Finding the Optimal Parameter Values Using Scikit-Learn


In [45]:
from sklearn.linear_model import LogisticRegression

In [192]:
# Solvers that seem to work well are 'liblinear' and 'newton-cg"
lr = LogisticRegression(C=100.0, random_state=0, solver='liblinear', verbose=2)

In [83]:
X_input = data.iloc[:, 1:3].values

In [84]:
y_input = data.iloc[:, 3].values

In [85]:
y_input.shape


Out[85]:
(100,)

In [193]:
lr.fit(X_input, y_input)


[LibLinear]
Out[193]:
LogisticRegression(C=100.0, class_weight=None, dual=False, fit_intercept=True,
          intercept_scaling=1, max_iter=100, multi_class='ovr', n_jobs=1,
          penalty='l2', random_state=0, solver='liblinear', tol=0.0001,
          verbose=2, warm_start=False)

Step 8: Results


In [194]:
# Probability of [rejection, admission] for a single set of exam scores
lr.predict_proba(np.array([45, 85]).reshape(1,-1))


Out[194]:
array([[ 0.27252389,  0.72747611]])

In [196]:
# Rejected or Admitted?
lr.predict(np.array([45, 45]).reshape(1,-1))


Out[196]:
array([0])

In [197]:
# Rejected or Admitted for the entire data set
y_pred = lr.predict(X_input)
print y_pred


[0 0 0 1 1 0 1 0 1 1 1 0 1 1 0 1 0 0 1 1 0 1 0 0 1 1 1 1 0 0 1 1 0 0 0 0 1
 1 0 0 1 0 1 1 0 0 1 1 1 1 1 1 1 0 0 0 1 1 1 1 1 0 0 0 0 0 1 0 1 1 0 1 1 1
 1 1 1 1 0 1 1 1 1 0 1 1 0 1 1 0 1 1 0 1 1 1 1 1 0 1]

In [198]:
# How do the predictions compare with the actual labels on the data set?
y_input != y_pred


Out[198]:
array([False, False, False, False, False, False, False,  True, False,
       False,  True, False, False, False, False, False,  True, False,
       False, False, False, False, False, False, False, False, False,
        True, False, False, False, False, False,  True, False, False,
        True, False, False, False, False, False, False,  True, False,
       False, False, False, False, False, False, False, False, False,
       False, False, False,  True, False, False, False, False, False,
       False, False, False, False, False, False, False, False, False,
       False, False, False, False, False, False, False,  True, False,
       False, False,  True, False, False, False, False, False, False,
       False, False, False, False, False, False, False, False,  True, False], dtype=bool)

In [199]:
# How many inputs are misclassified?
print('Misclassified examples: %d' % (y_input != y_pred).sum())

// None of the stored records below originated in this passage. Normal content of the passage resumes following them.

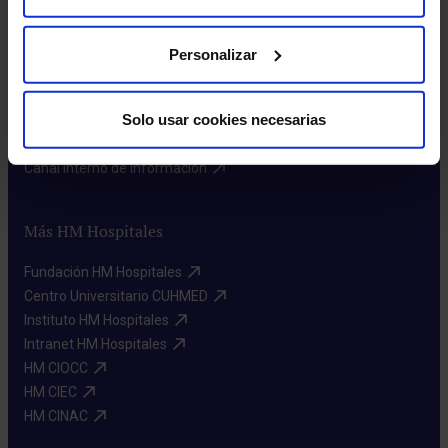
Sobre nosotros
Quiénes somos​
Personalizar
Excelencia en calidad​
Trabaja con nosotros​
Solo usar cookies necesarias
Rincón del accionista​
Sostenibilidad​
Canal interno de información​
Más HM Hospitales
Fundación HM Hospitales​
Centro Universitario CUHMED​
Instituto HM Hospitales​
Intranet HM Hospitales​
HM CIOCC​
HM CIEC​
HM CINAC​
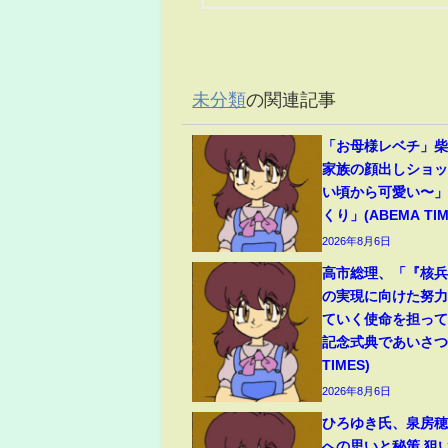
未分類
の関連記事
「お母様レベチ」柴
家族の顔出しショ
い頃から可愛い〜
くり」(ABEMA TIM
2026年8月6日
高市総理、「『核
の実現に向けた努
ていく使命を担っ
記念式典であいさつ(
TIMES)
2026年8月6日
ひろゆき氏、泉房
への思いと秘策 狙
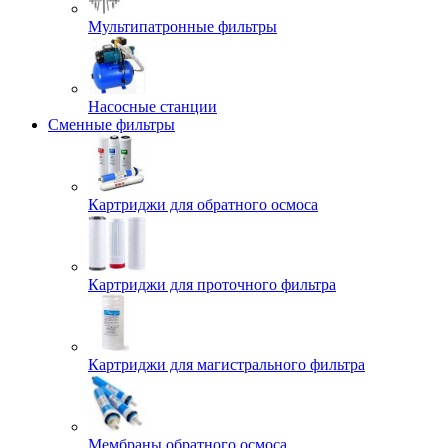
Мультипатронные фильтры
Насосные станции
Сменные фильтры
Картриджи для обратного осмоса
Картриджи для проточного фильтра
Картриджи для магистрального фильтра
Мембраны обратного осмоса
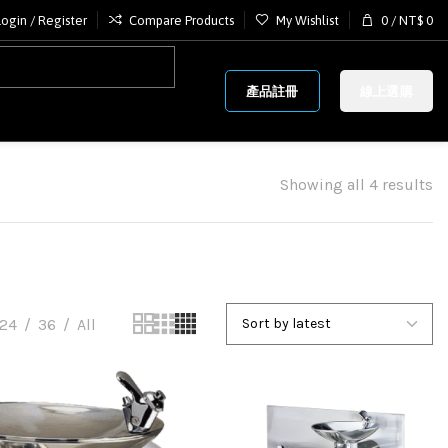
Login / Register
Compare Products
My Wishlist
0
/
NT$
0
產品註冊
線上選購
Showing all 4 results
24
36
All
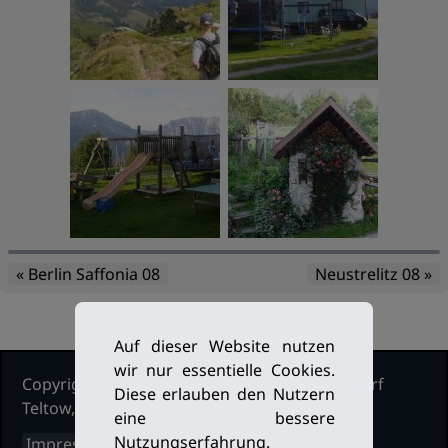
« Berlin Saffonia 08
Neustrelitz 08 »
Auf dieser Website nutzen
wir nur essentielle Cookies.
Copyright Ruderclub Kleinmachnow Stahnsdorf
Diese erlauben den Nutzern
Teltow, 2026. Alle Rechte vorbehalten.
eine bessere
Nutzungserfahrung.
Impressum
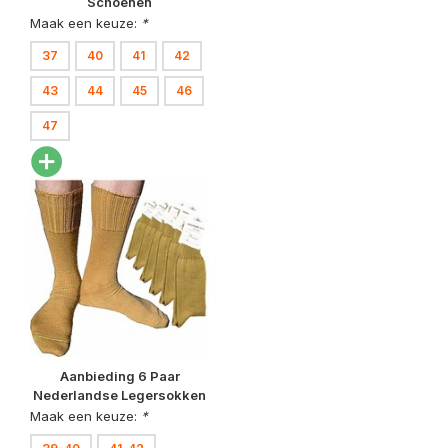
Schoenen
Maak een keuze:
*
37
40
41
42
43
44
45
46
47
Aanbieding 6 Paar
Nederlandse Legersokken
Kaki
Maak een keuze:
*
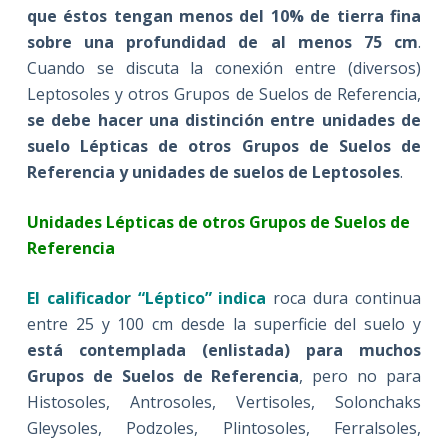
que éstos tengan menos del 10% de tierra fina
sobre una profundidad de al menos 75 cm
.
Cuando se discuta la conexión entre (diversos)
Leptosoles y otros Grupos de Suelos de Referencia,
se debe hacer una distinción entre unidades de
suelo Lépticas de otros Grupos de Suelos de
Referencia y unidades de suelos de Leptosoles
.
Unidades Lépticas de otros Grupos de Suelos de
Referencia
El calificador “Léptico” indica
roca dura continua
entre 25 y 100 cm desde la superficie del suelo y
está contemplada (enlistada) para muchos
Grupos de Suelos de Referencia
, pero no para
Histosoles, Antrosoles, Vertisoles, Solonchaks
Gleysoles, Podzoles, Plintosoles, Ferralsoles,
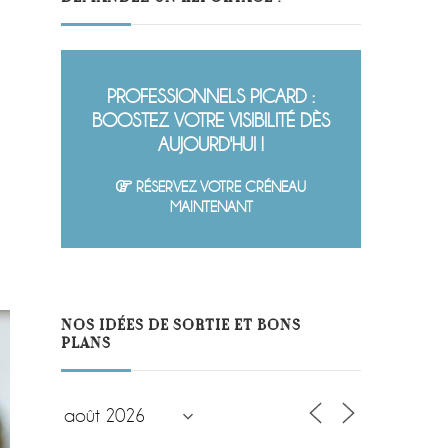
PROFESSIONNELS PICARD :
BOOSTEZ VOTRE VISIBILITÉ DÈS
AUJOURD'HUI !
RÉSERVEZ VOTRE CRÉNEAU
MAINTENANT
NOS IDÉES DE SORTIE ET BONS
PLANS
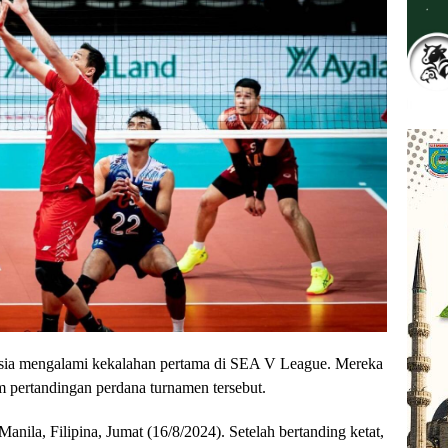
sia mengalami kekalahan pertama di SEA V League. Mereka
m pertandingan perdana turnamen tersebut.
nila, Filipina, Jumat (16/8/2024). Setelah bertanding ketat,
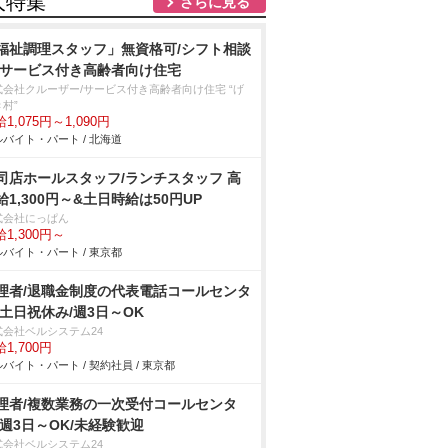
人特集
さらに見る
福祉調理スタッフ」無資格可/シフト相談
/サービス付き高齢者向け住宅
式会社クルーザー/サービス付き高齢者向け住宅 “げ
村”
1,075円～1,090円
バイト・パート / 北海道
司店ホールスタッフ/ランチスタッフ 高
給1,300円～&土日時給は50円UP
式会社にっぱん
1,300円～
バイト・パート / 東京都
理者/退職金制度の代表電話コールセンタ
/土日祝休み/週3日～OK
式会社ベルシステム24
1,700円
バイト・パート / 契約社員 / 東京都
理者/複数業務の一次受付コールセンタ
/週3日～OK/未経験歓迎
式会社ベルシステム24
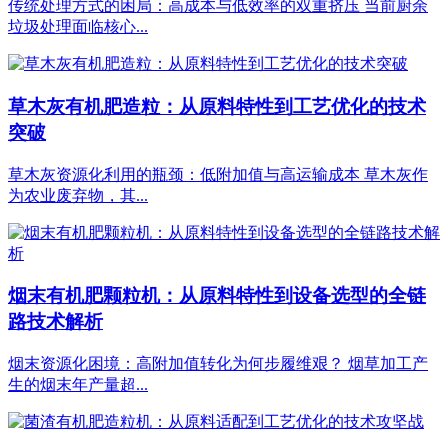
传统处理方式的困局：高成本与低效率的双重挤压 当前厨余
垃圾处理面临核心...
草木灰有机肥造粒：从原料特性到工艺优化的技术
突破
草木灰资源化利用的瓶颈：低附加值与高运输成本 草木灰作
为农业废弃物，其...
烟末有机肥颗粒机：从原料特性到设备选型的全链
路技术解析
烟末资源化困境：高附加值转化为何步履维艰？ 烟草加工产
生的烟末年产量超...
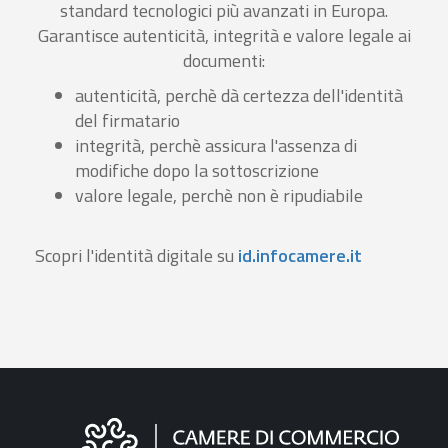
standard tecnologici più avanzati in Europa.
Garantisce autenticità, integrità e valore legale ai
documenti:
autenticità, perchè dà certezza dell'identità
del firmatario
integrità, perchè assicura l'assenza di
modifiche dopo la sottoscrizione
valore legale, perchè non è ripudiabile
Scopri l'identità digitale su
id.infocamere.it
Informazioni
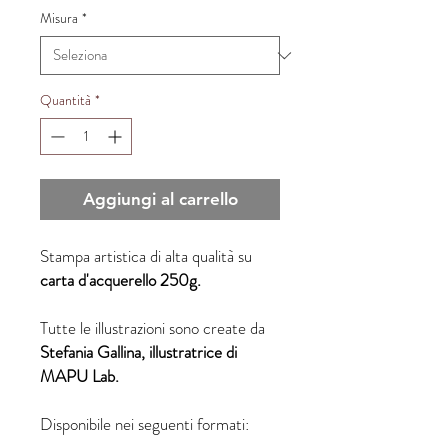
Misura
*
Quantità
*
Aggiungi al carrello
Stampa artistica di alta qualità su
carta d'acquerello 250g.
Tutte le illustrazioni sono create da
Stefania Gallina, illustratrice di
MAPU Lab.
Disponibile nei seguenti formati:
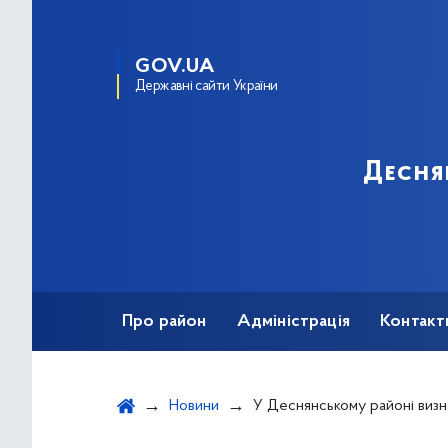
GOV.UA
Державні сайти України
Десня
Про район
Адміністрація
Контакт
Новини
У Деснянському районі визначили найкращі футбольні команд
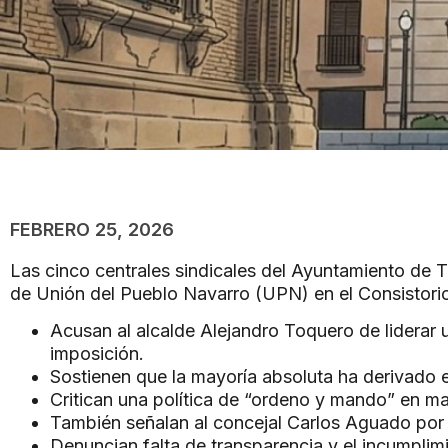
FEBRERO 25, 2026
Las cinco centrales sindicales del Ayuntamiento de Tu
de Unión del Pueblo Navarro (UPN) en el Consistori
Acusan al alcalde Alejandro Toquero de liderar 
imposición.
Sostienen que la mayoría absoluta ha derivado en
Critican una política de “ordeno y mando” en mat
También señalan al concejal Carlos Aguado por m
Denuncian falta de transparencia y el incumplim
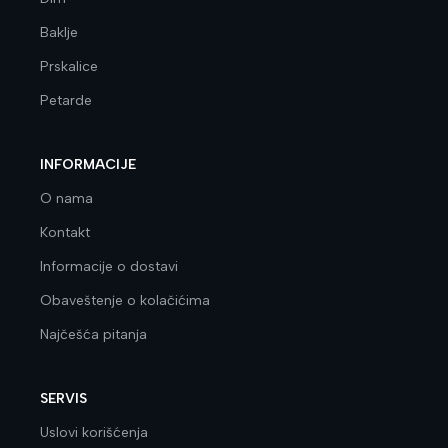
Baklje
Prskalice
Petarde
INFORMACIJE
O nama
Kontakt
Informacije o dostavi
Obaveštenje o kolačićima
Najčešća pitanja
SERVIS
Uslovi korišćenja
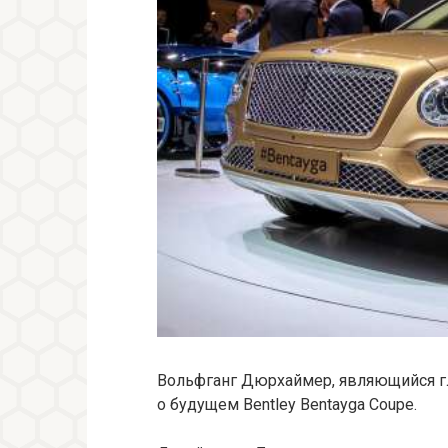
Вольфганг Дюрхаймер, являющийся г
о будущем Bentley Bentayga Coupe.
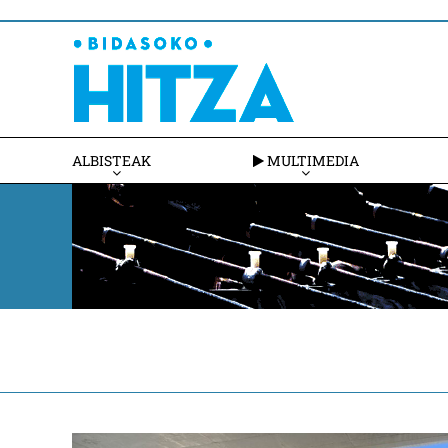
ALBISTEAK
MULTIMEDIA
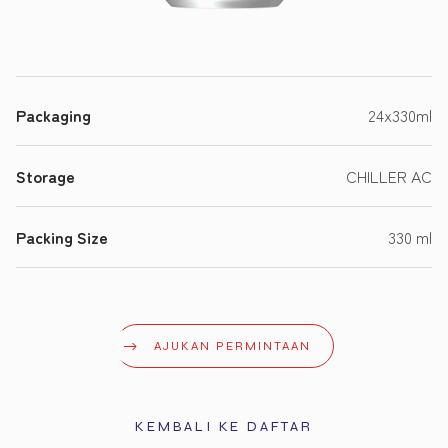
Packaging
24x330ml
Storage
CHILLER AC
Packing Size
330 ml
AJUKAN PERMINTAAN
KEMBALI KE DAFTAR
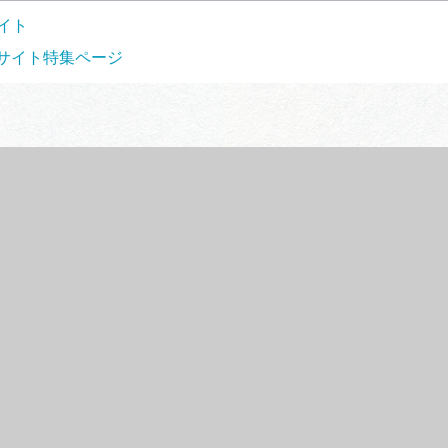
イト
サイト特集ページ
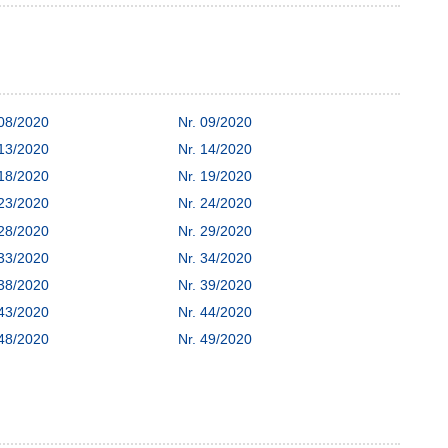
 08/2020
Nr. 09/2020
 13/2020
Nr. 14/2020
 18/2020
Nr. 19/2020
 23/2020
Nr. 24/2020
 28/2020
Nr. 29/2020
 33/2020
Nr. 34/2020
 38/2020
Nr. 39/2020
 43/2020
Nr. 44/2020
 48/2020
Nr. 49/2020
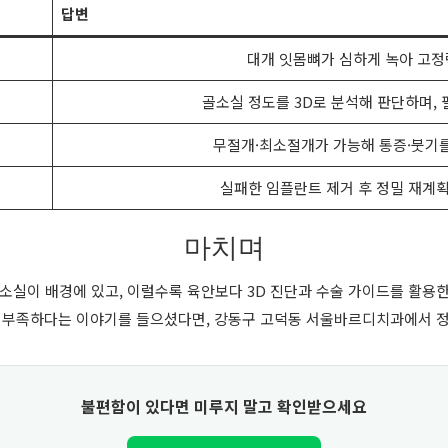
답변
대개 잇몸뼈가 심하게 녹아 고
골소실 정도를 3D로 분석해 판단하며, 
무절개·최소절개가 가능해 통증·붓기를
실패한 임플란트 제거 후 정밀 재계획
마치며
소실이 배경에 있고, 이럴수록 육안보다 3D 진단과 수술 가이드를 활용
 부족하다는 이야기를 들으셨다면, 강동구 고덕동 서울바르디치과에서 
불편함이 있다면 미루지 말고 확인받으세요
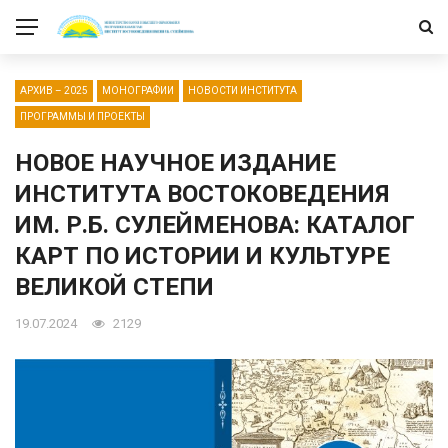
АРХИВ – 2025
МОНОГРАФИИ
НОВОСТИ ИНСТИТУТА
ПРОГРАММЫ И ПРОЕКТЫ
НОВОЕ НАУЧНОЕ ИЗДАНИЕ
ИНСТИТУТА ВОСТОКОВЕДЕНИЯ
ИМ. Р.Б. СУЛЕЙМЕНОВА: КАТАЛОГ
КАРТ ПО ИСТОРИИ И КУЛЬТУРЕ
ВЕЛИКОЙ СТЕПИ
19.07.2024
2129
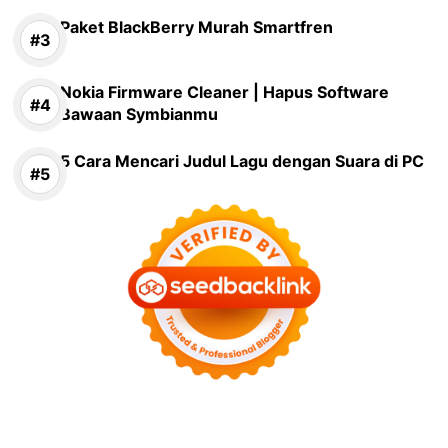
Paket BlackBerry Murah Smartfren
Nokia Firmware Cleaner | Hapus Software
Bawaan Symbianmu
5 Cara Mencari Judul Lagu dengan Suara di PC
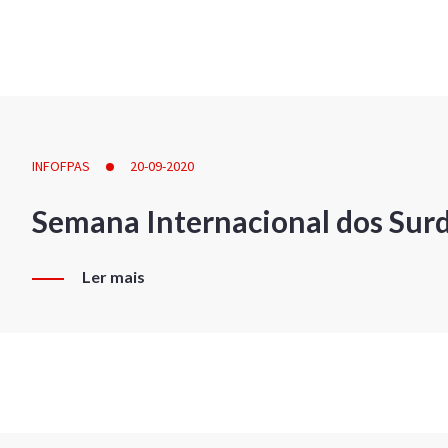
INFOFPAS
20-09-2020
Semana Internacional dos Sur
Ler mais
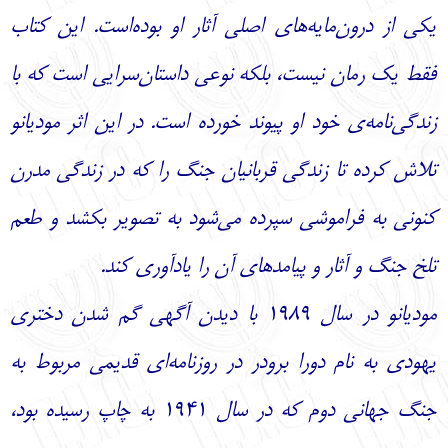
یکی از درون‌مایه‌های اصلی آثار او بوده‌است. این کتاب
فقط یک رمان نیست، بلکه نوعی داستان‌سرایی است که با
زندگی‌نامه‌ی خود او پیوند خورده است. در این اثر مودیانو
تلاش کرده تا زندگی قربانیان جنگ را که در زندگی مدرن
کنونی به فراموشی سپرده می‌شود به تصویر بکشد و طعم
تلخ جنگ و آثار و پیامدهای آن را یادآوری کند.
مودیانو در سال ۱۹۸۹ با دیدن آگهی گم شدن دختری
یهودی به نام دورا برودر در روزنامه‌ای قدیمی مربوط به
جنگ جهانی دوم که در سال ۱۹۴۱ به چاپ رسیده بود،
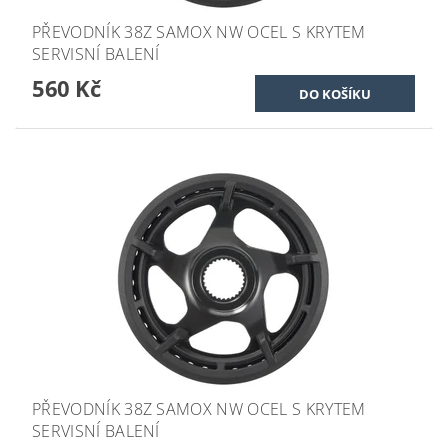
PŘEVODNÍK 38Z SAMOX NW OCEL S KRYTEM
SERVISNÍ BALENÍ
560 Kč
PŘEVODNÍK 38Z SAMOX NW OCEL S KRYTEM
SERVISNÍ BALENÍ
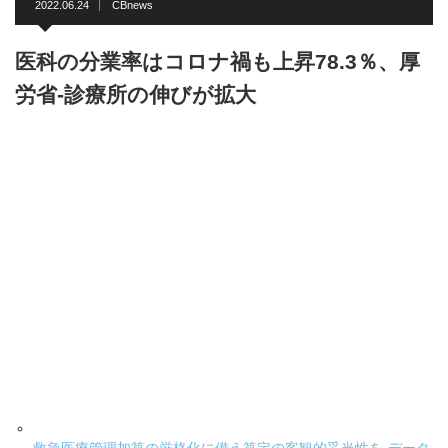
2022.06.24
CBnews
医科の分業率はコロナ禍も上昇78.3％、厚
労省-診療所の伸びが拡大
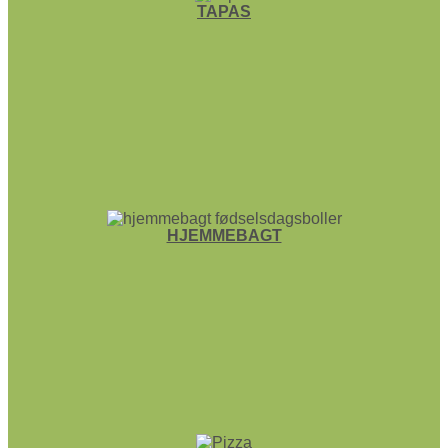
TAPAS
HJEMME­BAGT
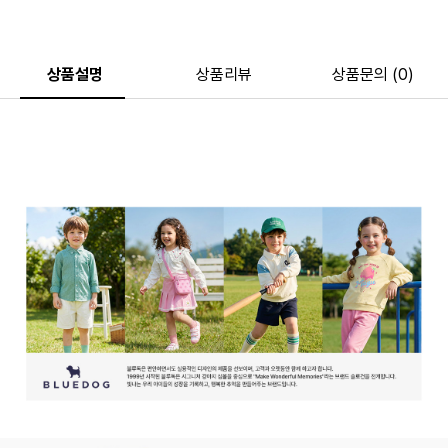
상품설명
상품리뷰
상품문의 (0)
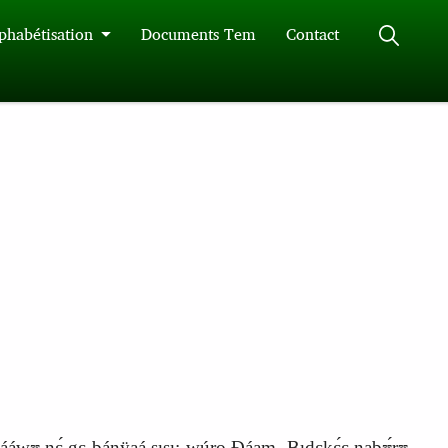
phabétisation
Documents Tem
Contact
bááwʊ nɛ́ gɛ bánÿaá sɩsɩ: wúro Ɖáam. Bɩdɛkɛ́ɛ nabʊ́rʊ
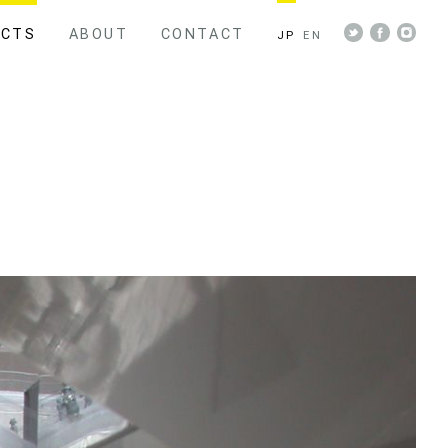
ECTS
ABOUT
CONTACT
JP
EN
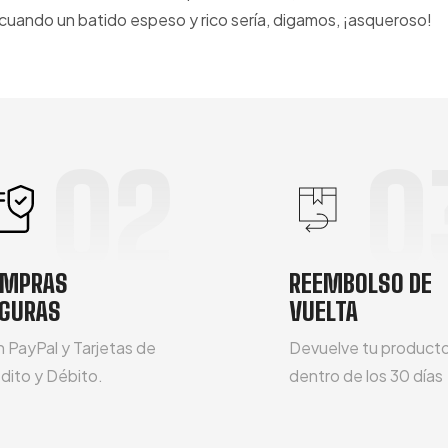
cuando un batido espeso y rico sería, digamos, ¡asqueroso!
02
0
OMPRAS
REEMBOLSO DE
GURAS
VUELTA
 PayPal y Tarjetas de
Devuelve tu product
dito y Débito.
dentro de los 30 días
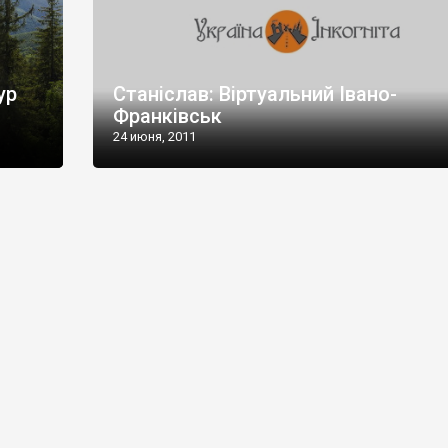
ур
Станіслав: Віртуальний Івано-
Франківськ
24 июня, 2011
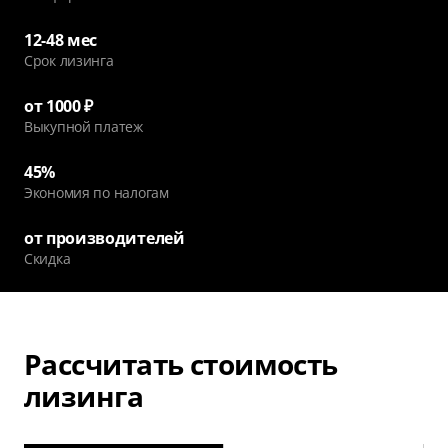
12-48 мес
Cрок лизинга
от 1000 ₽
Выкупной платеж
45%
Экономия по налогам
от производителей
Скидка
Рассчитать стоимость
лизинга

Misclassified examples: 11

In [200]:
# Accuracy of the classifier
from sklearn.metrics import accuracy_score
accuracy_score(y_input, y_pred)


Out[200]:
0.89000000000000001

In [201]:
# From the shared functions
plot_decision_regions(X_input, y_input, lr)


Out[201]:
<module 'matplotlib.pyplot' from '/Users/jsubapple/anaconda/lib/python2.7/site-packages/matplotlib/pyplot.pyc'>

So far so good. But what happens when the points we want to classify can't really be separated by a simple boundary like this one? That's when we'll have to construct non-linear boundaries as we'll do in the next chapter.